╭──

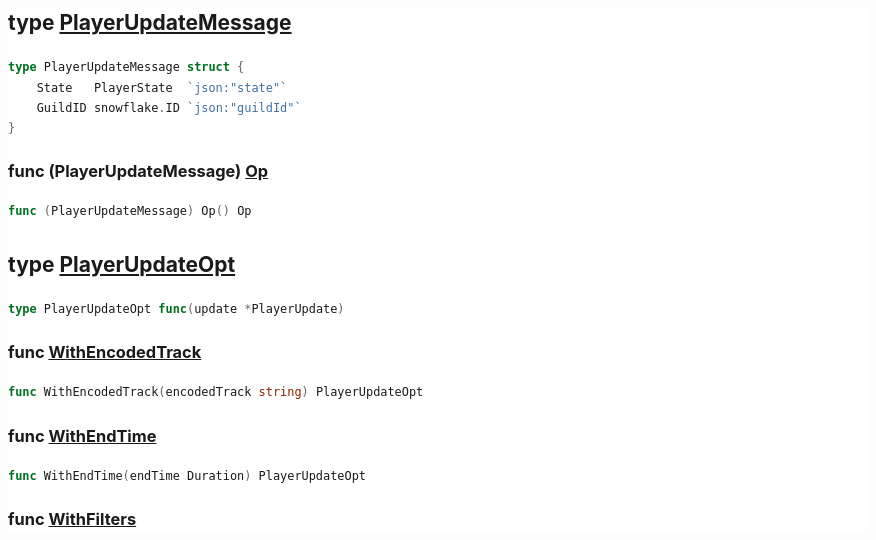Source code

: <a name="PlayerUpdateMessage"></a>
## type [PlayerUpdateMessage](<https://github.com/disgoorg/disgolink/blob/v3/disgolink/lavalink/messages.go#L113-L116>)



```go
type PlayerUpdateMessage struct {
    State   PlayerState  `json:"state"`
    GuildID snowflake.ID `json:"guildId"`
}
```

<a name="PlayerUpdateMessage.Op"></a>
### func \(PlayerUpdateMessage\) [Op](<https://github.com/disgoorg/disgolink/blob/v3/disgolink/lavalink/messages.go#L118>)

```go
func (PlayerUpdateMessage) Op() Op
```



<a name="PlayerUpdateOpt"></a>
## type [PlayerUpdateOpt](<https://github.com/disgoorg/disgolink/blob/v3/disgolink/lavalink/player_update.go#L26>)



```go
type PlayerUpdateOpt func(update *PlayerUpdate)
```

<a name="WithEncodedTrack"></a>
### func [WithEncodedTrack](<https://github.com/disgoorg/disgolink/blob/v3/disgolink/lavalink/player_update.go#L47>)

```go
func WithEncodedTrack(encodedTrack string) PlayerUpdateOpt
```



<a name="WithEndTime"></a>
### func [WithEndTime](<https://github.com/disgoorg/disgolink/blob/v3/disgolink/lavalink/player_update.go#L89>)

```go
func WithEndTime(endTime Duration) PlayerUpdateOpt
```



<a name="WithFilters"></a>
### func [WithFilters](<https://github.com/disgoorg/disgolink/blob/v3/disgolink/lavalink/player_update.go#L113>)
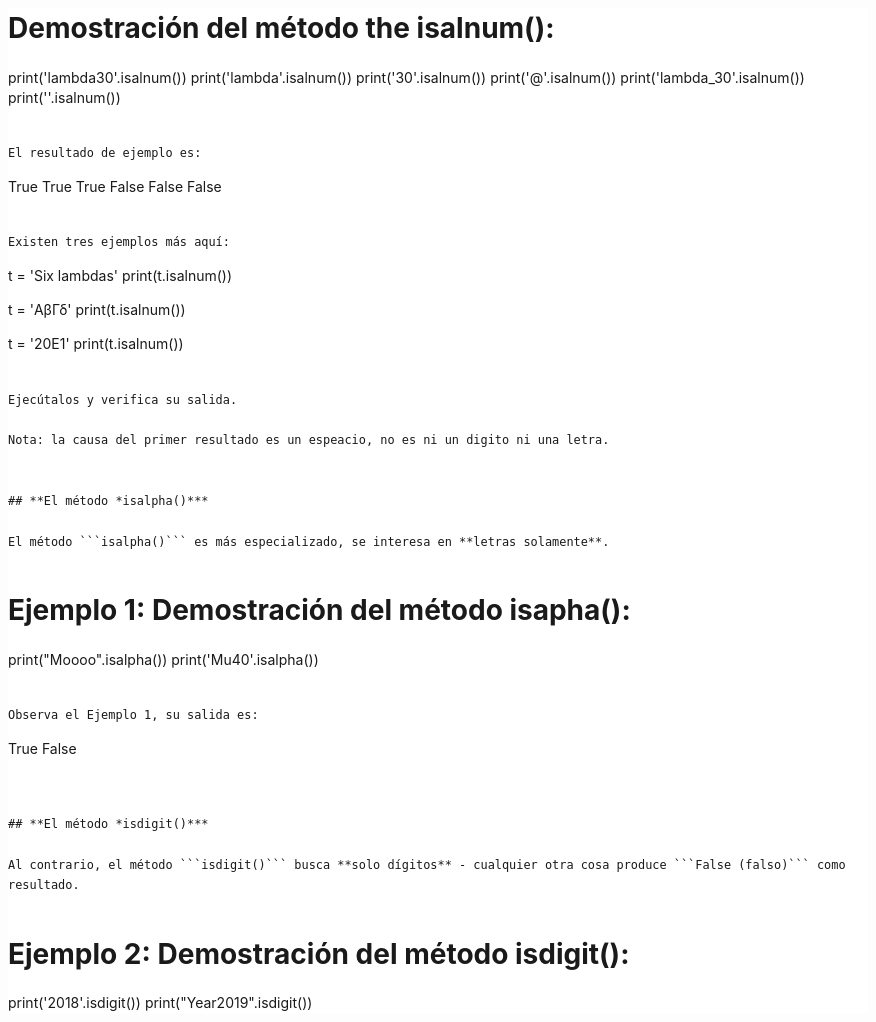 # Demostración del método the isalnum():
print('lambda30'.isalnum())
print('lambda'.isalnum())
print('30'.isalnum())
print('@'.isalnum())
print('lambda_30'.isalnum())
print(''.isalnum())
```  
  
El resultado de ejemplo es:
```
True
True
True
False
False
False
```  
  
Existen tres ejemplos más aquí:  
```
t = 'Six lambdas'
print(t.isalnum())

t = 'ΑβΓδ'
print(t.isalnum())

t = '20E1'
print(t.isalnum())
```  
  
Ejecútalos y verifica su salida.  
  
Nota: la causa del primer resultado es un espeacio, no es ni un digito ni una letra.  
  

## **El método *isalpha()***  
  
El método ```isalpha()``` es más especializado, se interesa en **letras solamente**.  
```
# Ejemplo 1: Demostración del método isapha():
print("Moooo".isalpha())
print('Mu40'.isalpha())
```
  
Observa el Ejemplo 1, su salida es:  
```
True
False
```  
  
  
## **El método *isdigit()***  
  
Al contrario, el método ```isdigit()``` busca **solo dígitos** - cualquier otra cosa produce ```False (falso)``` como  
resultado.  
```
# Ejemplo 2: Demostración del método isdigit():
print('2018'.isdigit())
print("Year2019".isdigit())
```
```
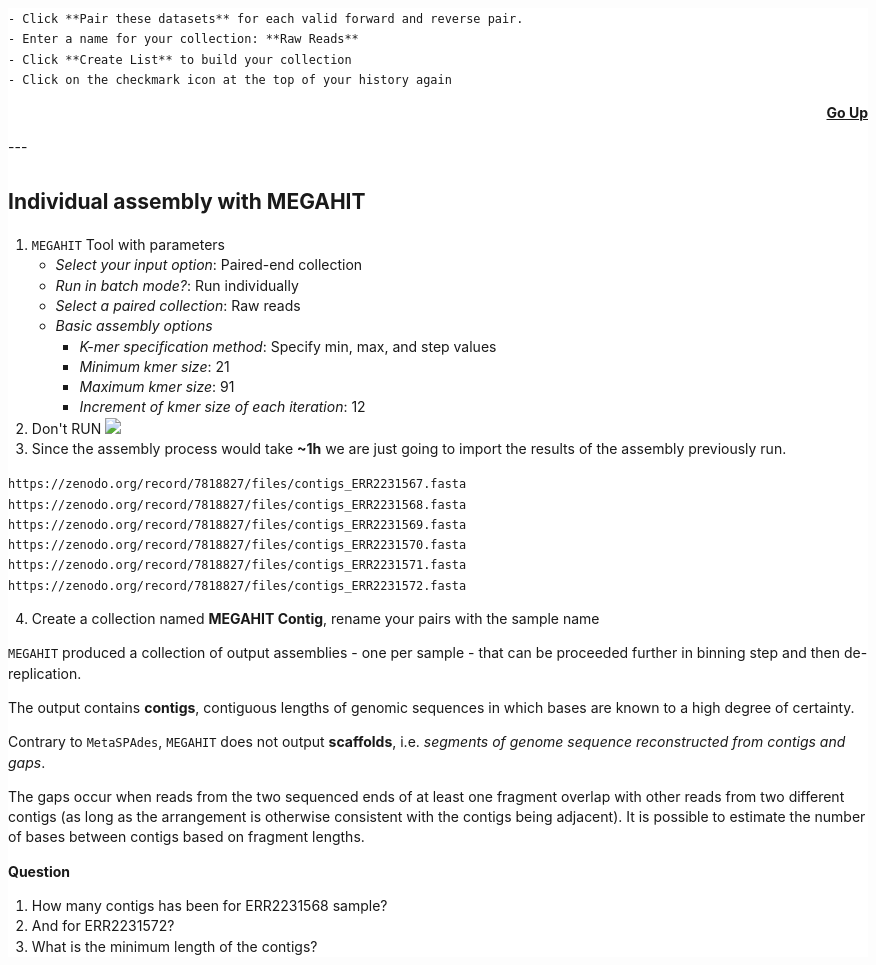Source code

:     - Click **Pair these datasets** for each valid forward and reverse pair.
    - Enter a name for your collection: **Raw Reads**
    - Click **Create List** to build your collection
    - Click on the checkmark icon at the top of your history again

<p style="text-align:right"><a href="{{site.url}}{{page.url}}"><strong>Go Up</strong><span class="fa fa-fw fa-arrow-up"></span></a></p>
---

## Individual assembly with MEGAHIT
1. `MEGAHIT` Tool with parameters
   - *Select your input option*: Paired-end collection 
   - *Run in batch mode?*: Run individually
   - *Select a paired collection*: Raw reads
   - *Basic assembly options*
     - *K-mer specification method*: Specify min, max, and step values 
     - *Minimum kmer size*: 21 
     - *Maximum kmer size*: 91 
     - *Increment of kmer size of each iteration*: 12
2. Don't RUN
   <img src="{{site.url}}/images/assembly_MEGAHIT.png">
3. Since the assembly process would take **~1h** we are just going to import the results of the assembly previously run.
```shell
https://zenodo.org/record/7818827/files/contigs_ERR2231567.fasta
https://zenodo.org/record/7818827/files/contigs_ERR2231568.fasta
https://zenodo.org/record/7818827/files/contigs_ERR2231569.fasta
https://zenodo.org/record/7818827/files/contigs_ERR2231570.fasta
https://zenodo.org/record/7818827/files/contigs_ERR2231571.fasta
https://zenodo.org/record/7818827/files/contigs_ERR2231572.fasta
```
4. Create a collection named **MEGAHIT Contig**, rename your pairs with the sample name

`MEGAHIT` produced a collection of output assemblies - one per sample - 
that can be proceeded further in binning step and then de-replication. 

The output contains **contigs**, contiguous lengths of genomic sequences in which bases are known to a high degree of certainty.

Contrary to `MetaSPAdes`, 
`MEGAHIT` does not output **scaffolds**, i.e. *segments of genome sequence reconstructed from contigs and gaps*. 

The gaps occur when reads from the two sequenced ends of at least one fragment overlap with other reads 
from two different contigs (as long as the arrangement is otherwise consistent with the contigs being adjacent). 
It is possible to estimate the number of bases between contigs based on fragment lengths.

<span class="fa fa-fw fa-question-circle"></span> **Question**
1. How many contigs has been for ERR2231568 sample? 
2. And for ERR2231572? 
3. What is the minimum length of the contigs?
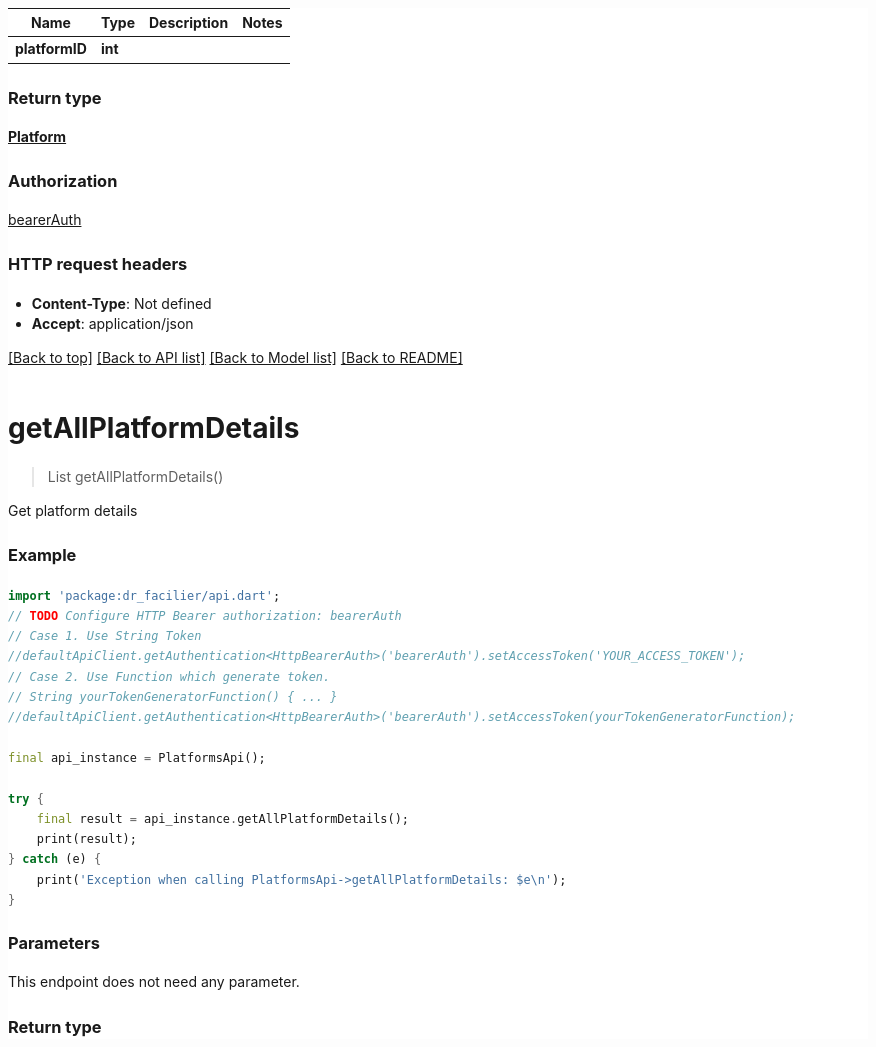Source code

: Name | Type | Description  | Notes
------------- | ------------- | ------------- | -------------
 **platformID** | **int**|  | 

### Return type

[**Platform**](Platform.md)

### Authorization

[bearerAuth](../README.md#bearerAuth)

### HTTP request headers

 - **Content-Type**: Not defined
 - **Accept**: application/json

[[Back to top]](#) [[Back to API list]](../README.md#documentation-for-api-endpoints) [[Back to Model list]](../README.md#documentation-for-models) [[Back to README]](../README.md)

# **getAllPlatformDetails**
> List<PlatformDetails> getAllPlatformDetails()

Get platform details

### Example
```dart
import 'package:dr_facilier/api.dart';
// TODO Configure HTTP Bearer authorization: bearerAuth
// Case 1. Use String Token
//defaultApiClient.getAuthentication<HttpBearerAuth>('bearerAuth').setAccessToken('YOUR_ACCESS_TOKEN');
// Case 2. Use Function which generate token.
// String yourTokenGeneratorFunction() { ... }
//defaultApiClient.getAuthentication<HttpBearerAuth>('bearerAuth').setAccessToken(yourTokenGeneratorFunction);

final api_instance = PlatformsApi();

try {
    final result = api_instance.getAllPlatformDetails();
    print(result);
} catch (e) {
    print('Exception when calling PlatformsApi->getAllPlatformDetails: $e\n');
}
```

### Parameters
This endpoint does not need any parameter.

### Return type
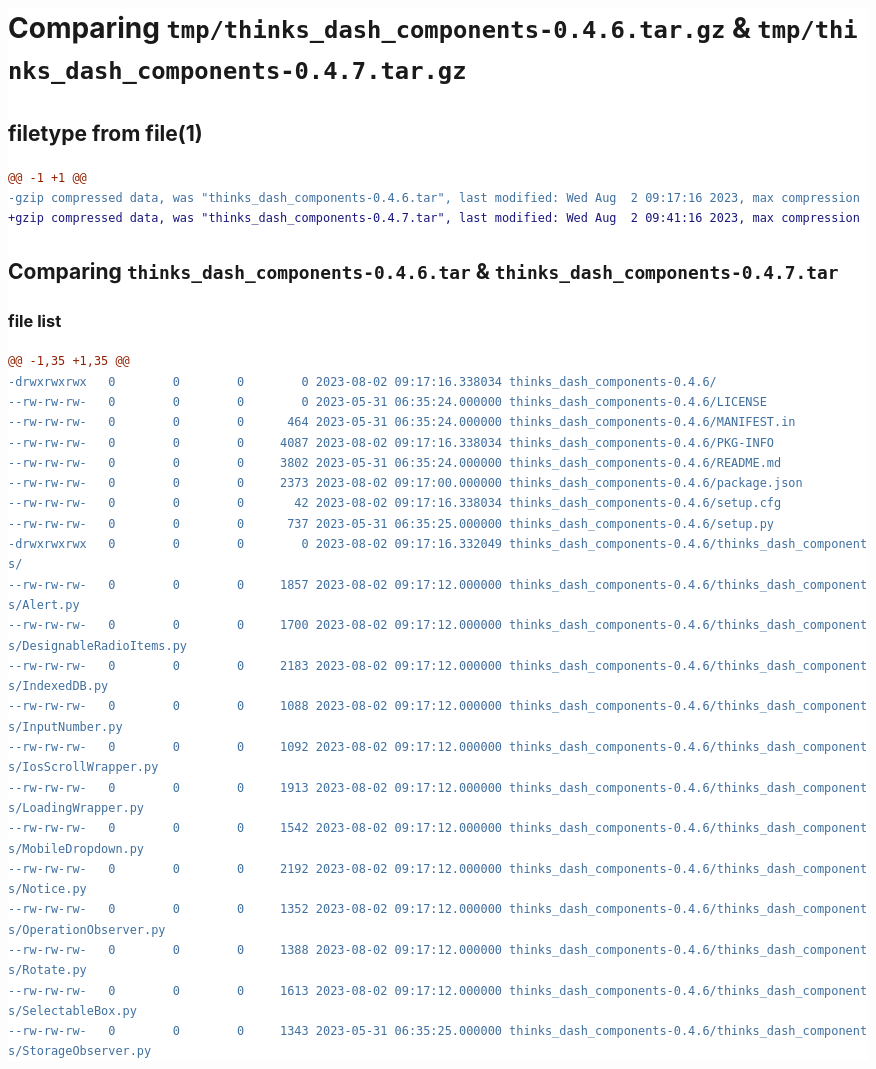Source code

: # Comparing `tmp/thinks_dash_components-0.4.6.tar.gz` & `tmp/thinks_dash_components-0.4.7.tar.gz`

## filetype from file(1)

```diff
@@ -1 +1 @@
-gzip compressed data, was "thinks_dash_components-0.4.6.tar", last modified: Wed Aug  2 09:17:16 2023, max compression
+gzip compressed data, was "thinks_dash_components-0.4.7.tar", last modified: Wed Aug  2 09:41:16 2023, max compression
```

## Comparing `thinks_dash_components-0.4.6.tar` & `thinks_dash_components-0.4.7.tar`

### file list

```diff
@@ -1,35 +1,35 @@
-drwxrwxrwx   0        0        0        0 2023-08-02 09:17:16.338034 thinks_dash_components-0.4.6/
--rw-rw-rw-   0        0        0        0 2023-05-31 06:35:24.000000 thinks_dash_components-0.4.6/LICENSE
--rw-rw-rw-   0        0        0      464 2023-05-31 06:35:24.000000 thinks_dash_components-0.4.6/MANIFEST.in
--rw-rw-rw-   0        0        0     4087 2023-08-02 09:17:16.338034 thinks_dash_components-0.4.6/PKG-INFO
--rw-rw-rw-   0        0        0     3802 2023-05-31 06:35:24.000000 thinks_dash_components-0.4.6/README.md
--rw-rw-rw-   0        0        0     2373 2023-08-02 09:17:00.000000 thinks_dash_components-0.4.6/package.json
--rw-rw-rw-   0        0        0       42 2023-08-02 09:17:16.338034 thinks_dash_components-0.4.6/setup.cfg
--rw-rw-rw-   0        0        0      737 2023-05-31 06:35:25.000000 thinks_dash_components-0.4.6/setup.py
-drwxrwxrwx   0        0        0        0 2023-08-02 09:17:16.332049 thinks_dash_components-0.4.6/thinks_dash_components/
--rw-rw-rw-   0        0        0     1857 2023-08-02 09:17:12.000000 thinks_dash_components-0.4.6/thinks_dash_components/Alert.py
--rw-rw-rw-   0        0        0     1700 2023-08-02 09:17:12.000000 thinks_dash_components-0.4.6/thinks_dash_components/DesignableRadioItems.py
--rw-rw-rw-   0        0        0     2183 2023-08-02 09:17:12.000000 thinks_dash_components-0.4.6/thinks_dash_components/IndexedDB.py
--rw-rw-rw-   0        0        0     1088 2023-08-02 09:17:12.000000 thinks_dash_components-0.4.6/thinks_dash_components/InputNumber.py
--rw-rw-rw-   0        0        0     1092 2023-08-02 09:17:12.000000 thinks_dash_components-0.4.6/thinks_dash_components/IosScrollWrapper.py
--rw-rw-rw-   0        0        0     1913 2023-08-02 09:17:12.000000 thinks_dash_components-0.4.6/thinks_dash_components/LoadingWrapper.py
--rw-rw-rw-   0        0        0     1542 2023-08-02 09:17:12.000000 thinks_dash_components-0.4.6/thinks_dash_components/MobileDropdown.py
--rw-rw-rw-   0        0        0     2192 2023-08-02 09:17:12.000000 thinks_dash_components-0.4.6/thinks_dash_components/Notice.py
--rw-rw-rw-   0        0        0     1352 2023-08-02 09:17:12.000000 thinks_dash_components-0.4.6/thinks_dash_components/OperationObserver.py
--rw-rw-rw-   0        0        0     1388 2023-08-02 09:17:12.000000 thinks_dash_components-0.4.6/thinks_dash_components/Rotate.py
--rw-rw-rw-   0        0        0     1613 2023-08-02 09:17:12.000000 thinks_dash_components-0.4.6/thinks_dash_components/SelectableBox.py
--rw-rw-rw-   0        0        0     1343 2023-05-31 06:35:25.000000 thinks_dash_components-0.4.6/thinks_dash_components/StorageObserver.py
```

╰──

▶ [What the task requires]:
Return, with no change at all, every line in the entries above from the line containing "4. Create a" through the line containing "contigs and gaps*.".

▶ [Exercise output]:
4. Create a collection named **MEGAHIT Contig**, rename your pairs with the sample name

`MEGAHIT` produced a collection of output assemblies - one per sample - 
that can be proceeded further in binning step and then de-replication. 

The output contains **contigs**, contiguous lengths of genomic sequences in which bases are known to a high degree of certainty.

Contrary to `MetaSPAdes`, 
`MEGAHIT` does not output **scaffolds**, i.e. *segments of genome sequence reconstructed from contigs and gaps*. 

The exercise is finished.